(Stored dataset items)
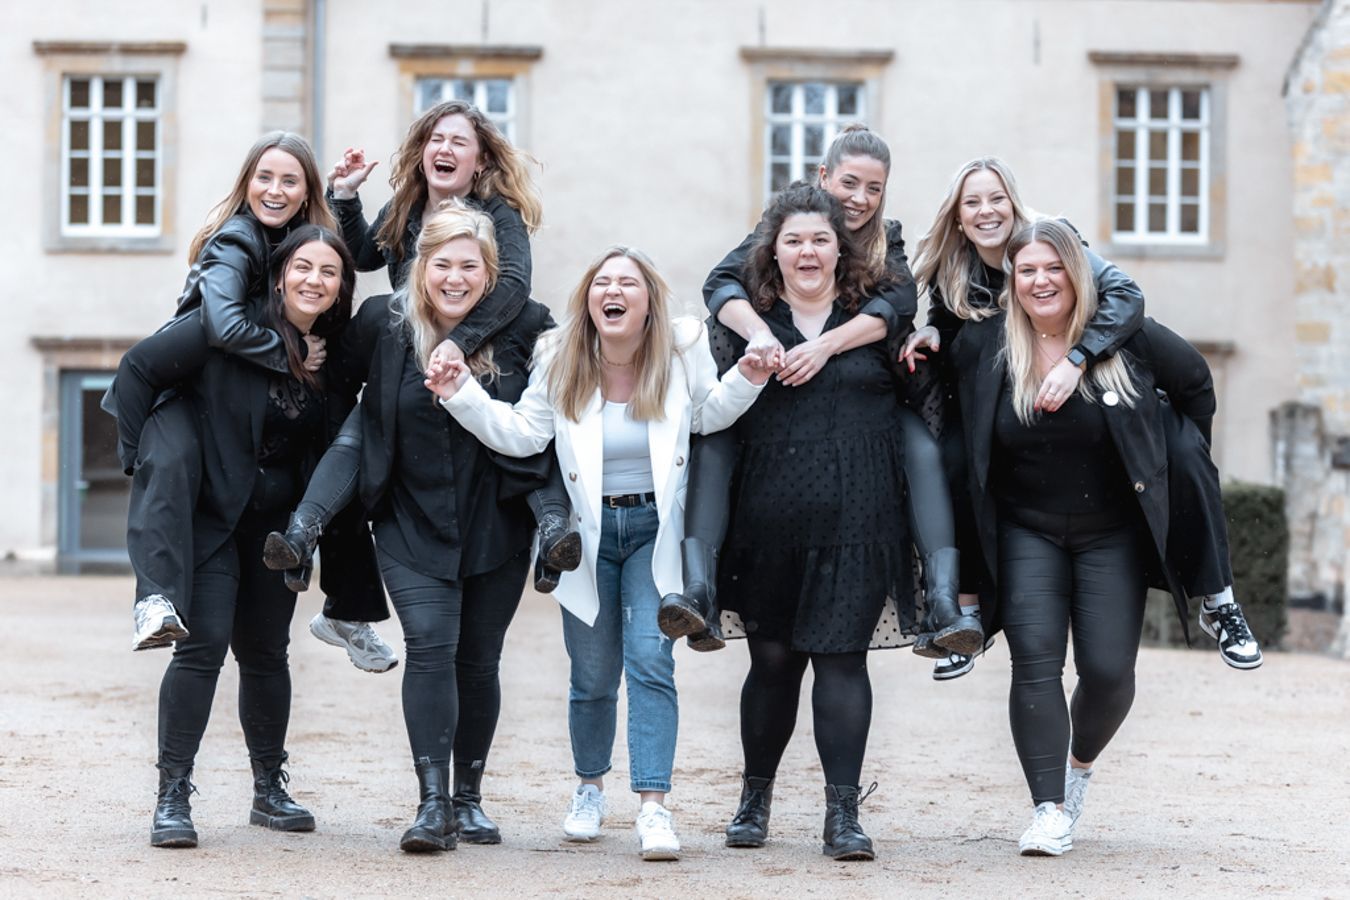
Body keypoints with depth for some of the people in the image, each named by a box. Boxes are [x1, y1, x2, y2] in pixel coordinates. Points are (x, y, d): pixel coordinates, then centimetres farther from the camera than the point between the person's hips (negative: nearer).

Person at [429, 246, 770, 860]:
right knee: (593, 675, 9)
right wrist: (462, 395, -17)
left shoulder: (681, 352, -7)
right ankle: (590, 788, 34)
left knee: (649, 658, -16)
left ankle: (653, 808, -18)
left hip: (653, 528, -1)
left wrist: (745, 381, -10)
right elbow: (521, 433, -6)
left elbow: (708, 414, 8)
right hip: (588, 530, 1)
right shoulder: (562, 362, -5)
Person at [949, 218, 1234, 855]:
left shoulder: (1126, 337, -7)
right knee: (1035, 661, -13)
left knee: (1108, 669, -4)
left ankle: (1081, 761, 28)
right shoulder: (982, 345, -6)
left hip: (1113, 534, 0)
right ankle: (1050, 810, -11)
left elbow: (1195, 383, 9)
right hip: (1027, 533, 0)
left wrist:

* [Exercise details]: Reproduce all of the data above word for word, leaving out the pictures.

* [Exercise solution]:
Body keypoints with depth for some of the people in the image, each named by a box. Boxes are [x1, y1, x2, y2] in pixel coordinates. Points are (x, y, d): pixel coordinates, then centimetres farther from the camera than the point between the person's hips (negative: nearer).

Person at [429, 246, 770, 860]:
right knee: (593, 675, 9)
right wrist: (462, 395, -17)
left shoulder: (681, 352, -7)
right ankle: (590, 788, 34)
left knee: (649, 658, -16)
left ankle: (653, 808, -18)
left hip: (653, 528, -1)
left wrist: (745, 381, -10)
right elbow: (521, 433, -6)
left elbow: (708, 414, 8)
right hip: (588, 530, 1)
right shoulder: (562, 362, -5)
Person at [949, 218, 1234, 855]:
left shoulder: (1126, 337, -7)
right knee: (1035, 661, -13)
left knee: (1108, 669, -4)
left ankle: (1081, 761, 28)
right shoulder: (982, 345, -6)
left hip: (1113, 534, 0)
right ankle: (1050, 810, -11)
left elbow: (1195, 383, 9)
right hip: (1027, 533, 0)
left wrist:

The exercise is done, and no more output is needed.